Johnny Cook is not just a Georgia bus driver but a father. It was perhaps the later status that led Cook to voice a concern on Facebook over children who were going hungry at Haralson County Schools. He posted a comment on Facebook after learning that a sixth-grade student was denied lunch because he was 40 cents short to buy lunch. Cook wrote on Facebook “This child is already on reduced lunch and we can’t let him eat. Are you kidding me? … The next time we can’t feed a kid for forty cent, please call me. We will scrape up the money.” That was posted on May 21. On May 23 he was fired by Superintendent Brett Stanton (left).
Superintendent Brett Stanton insists that Cook had to go because he violated the school’s social media policy that warns staff members “who post or contribute any comment or content on social networking sites that causes a substantial disruption” in the school are subject to termination. Stanton considers voicing concern over a child going hungry is a “substantial disruption” of his school system.
Stanton also insists that he has looked at surveillance videotapes and does not believe the child ever went through the line. The child however wrote a letter insisting that it did happen: “I sat at a table with no lunch while other children ate lunch. … No one offered to pay for my lunch and no one offered me a sandwich or a banana or apple.” Other parents say it is Stanton and the school which is lying and that they have seen this occurred with other children.

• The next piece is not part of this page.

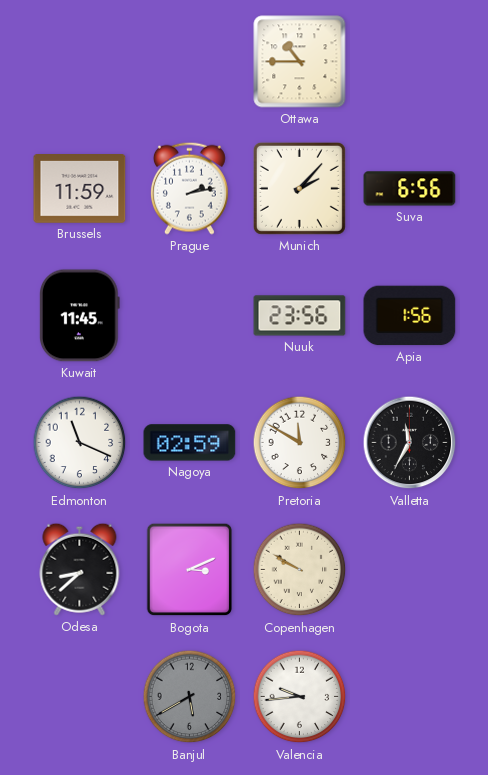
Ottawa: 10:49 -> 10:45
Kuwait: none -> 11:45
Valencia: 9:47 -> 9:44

In the end, the veracity of the child is not important. It is the policy, and its interpretation, that needs to be addressed. I fail to see why public employees cannot voice objections of the treatment of children without being fired for causing a “substantial disruption.” If a single Facebook posting meets that definition, I cannot imagine what would not do so. It is all part of this growing authoritarian environment in our schools from zero tolerance rules to monitoring the private conduct of teachers.